3. Unter den hier gegebenen Umständen tragen die rechtsfehlerfrei getroffenen Feststellungen die Verurteilung des Angeklagten auch wegen des in Mittäterschaft begangenen schweren gefährlichen Eingriffs in den Straßenverkehr gemäß § 315b Abs. 1 Nr. 3, Abs. 3, § 315 Abs. 3 Nr. 1 Buchst. a), § 25 Abs. 2 StGB.
Die Urteilsgründe belegen die Tatherrschaft des das Kraftfahrzeug nicht eigenhändig führenden Angeklagten, der das Tatfahrzeug zur Verfügung stellte, das Fahrziel vorgab, während der Tatausführung im Fahrzeug anwesend war und Einfluss auf die Handlungen seines Bruders nehmen konnte sowie ein erhebliches Tatinteresse aufwies, nachdem er zuvor mit dem Geschädigten Beleidigungen und Bedrohungen ausgetauscht hatte.
Auch die subjektiven Tatbestandsvoraussetzungen sind erfüllt; insbesondere sind der bedingte Schädigungsvorsatz des Angeklagten und seine Absicht, einen Unglücksfall herbeizuführen, rechtsfehlerfrei belegt.

→ **Arbeitsauftrag A**
Gib aus den Datensatzzeilen unten die Zeilen von der Zeile mit „left hip: (204, 136, -10)“ bis zur Zeile mit „left knee: (225, 379, 12)“, beide eingeschlossen, unverändert aus. Lass die Bilder in deiner Antwort weg.

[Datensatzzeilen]
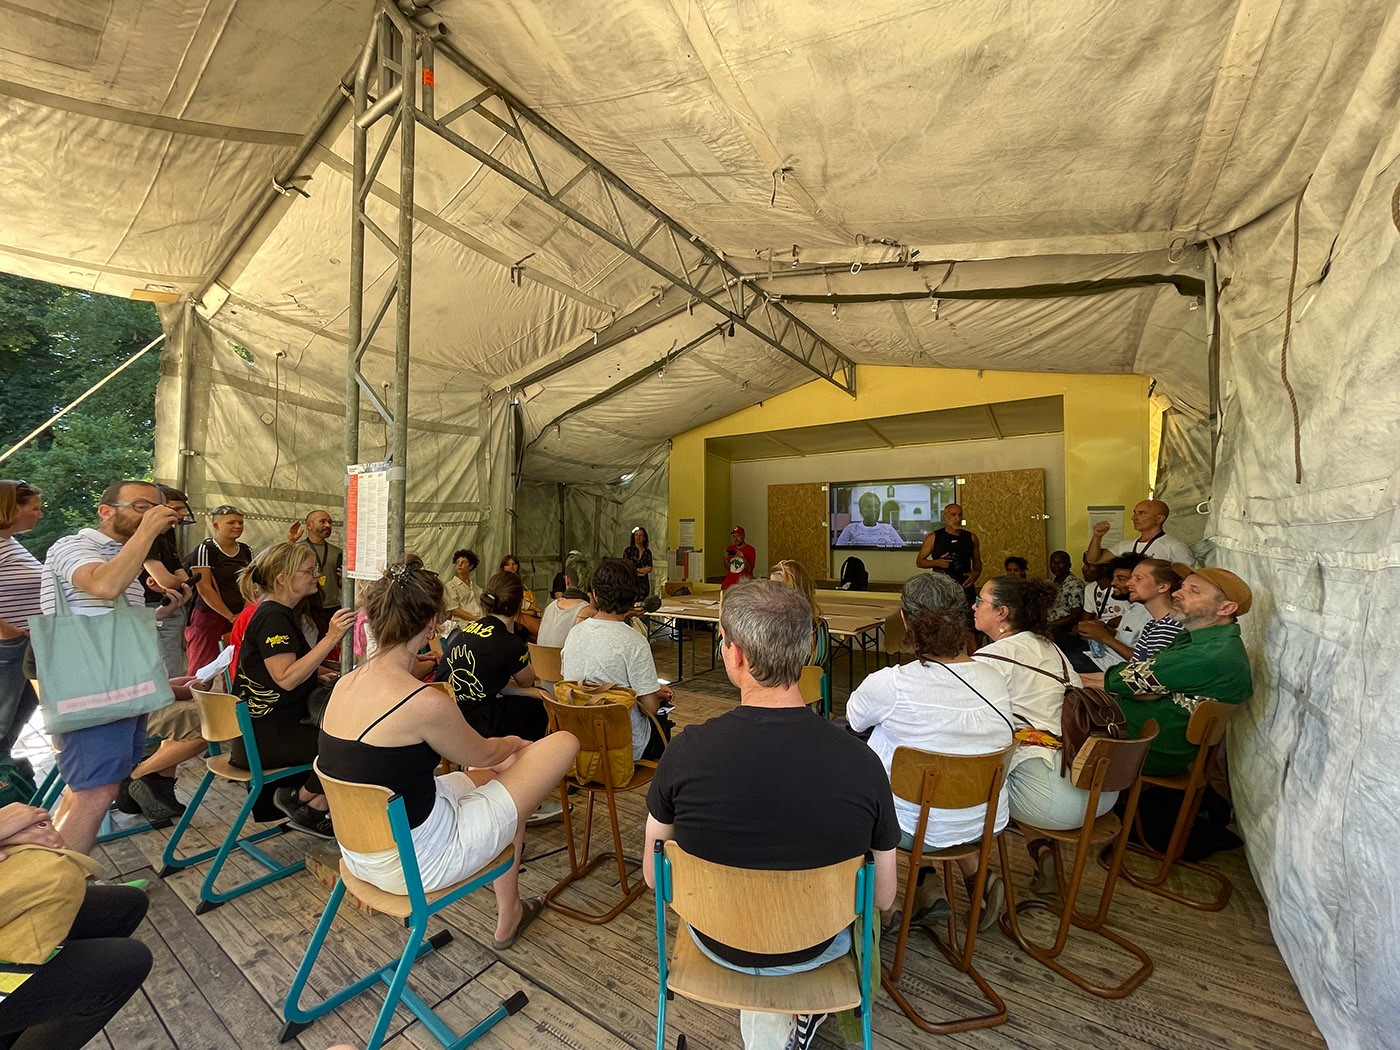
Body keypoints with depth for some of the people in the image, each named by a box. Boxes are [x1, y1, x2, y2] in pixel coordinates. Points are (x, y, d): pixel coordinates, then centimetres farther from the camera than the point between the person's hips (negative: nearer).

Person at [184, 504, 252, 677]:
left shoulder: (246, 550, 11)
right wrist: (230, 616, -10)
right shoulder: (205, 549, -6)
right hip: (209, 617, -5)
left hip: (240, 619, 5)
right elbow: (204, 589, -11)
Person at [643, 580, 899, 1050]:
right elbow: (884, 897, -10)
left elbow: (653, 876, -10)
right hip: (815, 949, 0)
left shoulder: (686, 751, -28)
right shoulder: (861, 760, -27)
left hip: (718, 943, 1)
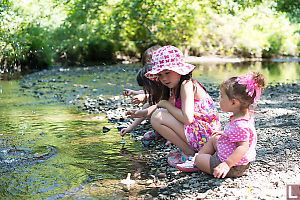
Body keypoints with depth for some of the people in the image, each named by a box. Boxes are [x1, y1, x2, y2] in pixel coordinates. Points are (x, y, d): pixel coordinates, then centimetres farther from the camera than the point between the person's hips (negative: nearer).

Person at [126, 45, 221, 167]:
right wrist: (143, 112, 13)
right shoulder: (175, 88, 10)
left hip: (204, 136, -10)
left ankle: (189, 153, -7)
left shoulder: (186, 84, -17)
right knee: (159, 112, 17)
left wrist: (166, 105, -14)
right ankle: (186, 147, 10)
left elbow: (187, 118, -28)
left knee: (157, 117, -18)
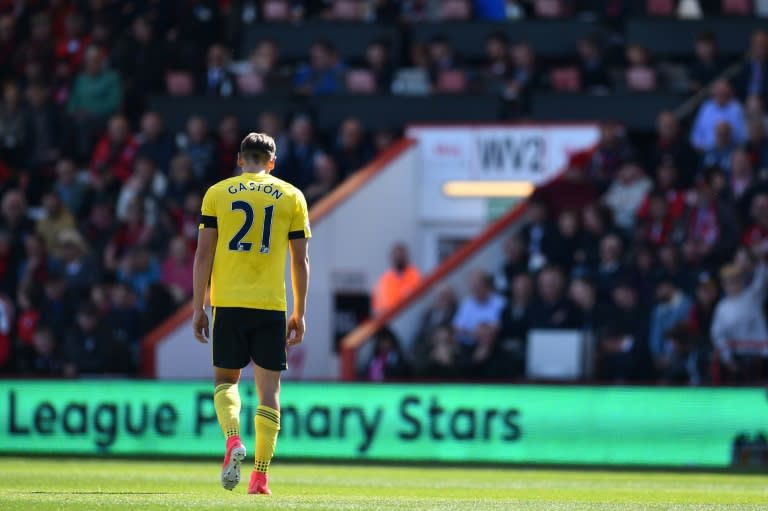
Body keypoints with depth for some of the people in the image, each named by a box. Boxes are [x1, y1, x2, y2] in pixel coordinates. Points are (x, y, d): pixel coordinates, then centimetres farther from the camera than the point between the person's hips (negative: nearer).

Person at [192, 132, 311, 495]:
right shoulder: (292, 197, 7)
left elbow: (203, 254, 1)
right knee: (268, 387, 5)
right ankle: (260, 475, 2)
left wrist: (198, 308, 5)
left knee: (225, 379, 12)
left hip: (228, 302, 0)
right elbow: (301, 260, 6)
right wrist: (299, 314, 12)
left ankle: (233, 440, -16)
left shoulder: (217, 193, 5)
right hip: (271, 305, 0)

--

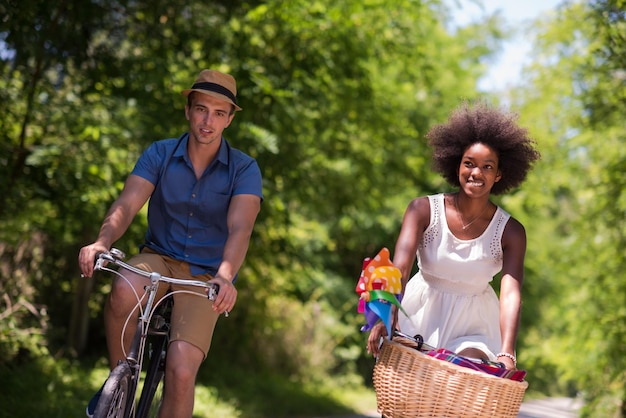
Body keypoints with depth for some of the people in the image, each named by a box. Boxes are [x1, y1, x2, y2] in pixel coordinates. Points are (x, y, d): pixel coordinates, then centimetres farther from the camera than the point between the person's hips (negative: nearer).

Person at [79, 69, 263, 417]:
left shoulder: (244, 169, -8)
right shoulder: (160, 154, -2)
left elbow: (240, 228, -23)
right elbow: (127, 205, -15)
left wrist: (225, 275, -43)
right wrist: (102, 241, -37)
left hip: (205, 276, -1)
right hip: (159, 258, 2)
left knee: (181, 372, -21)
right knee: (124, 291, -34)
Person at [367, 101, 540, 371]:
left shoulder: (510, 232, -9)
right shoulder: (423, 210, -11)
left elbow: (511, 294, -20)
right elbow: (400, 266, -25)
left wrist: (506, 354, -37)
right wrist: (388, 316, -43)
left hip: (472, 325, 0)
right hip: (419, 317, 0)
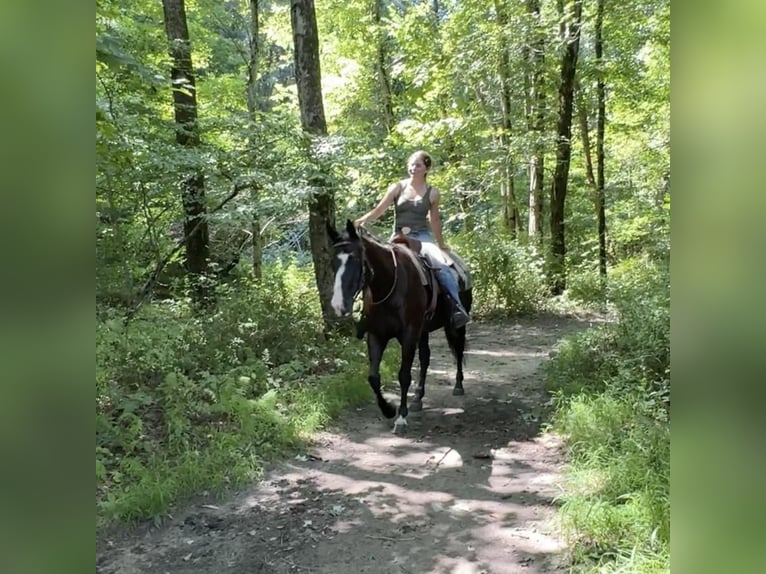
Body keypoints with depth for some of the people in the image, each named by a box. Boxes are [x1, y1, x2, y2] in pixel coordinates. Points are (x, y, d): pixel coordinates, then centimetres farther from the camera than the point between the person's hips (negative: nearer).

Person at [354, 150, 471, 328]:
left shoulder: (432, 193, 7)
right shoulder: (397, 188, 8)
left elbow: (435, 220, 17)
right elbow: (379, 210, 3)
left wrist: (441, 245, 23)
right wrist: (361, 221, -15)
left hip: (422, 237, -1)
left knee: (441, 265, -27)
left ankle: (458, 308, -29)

→ **Arbeitsauftrag B**
Mit wem hatte der Angeklagte laut dem Auszug zuvor Beleidigungen und Bedrohungen ausgetauscht?

→ **Lösung A**
left hip: (204, 136, -10)
left ankle: (189, 153, -7)
left shoulder: (186, 84, -17)
right knee: (159, 112, 17)
left wrist: (166, 105, -14)
right ankle: (186, 147, 10)
left elbow: (187, 118, -28)
left knee: (157, 117, -18)
Body keypoints with depth for some of the people in the image, each named by a box. Boxes are [x1, y1, x2, y2] in pixel coordinates. Points are (x, y, d): pixel coordinates, then centimetres farther from the camera than the point between the person's hips (negative: nearer).

Person at [192, 132, 311, 495]:
right shoulder: (292, 197, 7)
left elbow: (203, 254, 1)
right knee: (268, 387, 5)
right ankle: (260, 475, 2)
left wrist: (198, 308, 5)
left knee: (225, 379, 12)

→ **Lösung B**
Mit dem Geschädigten.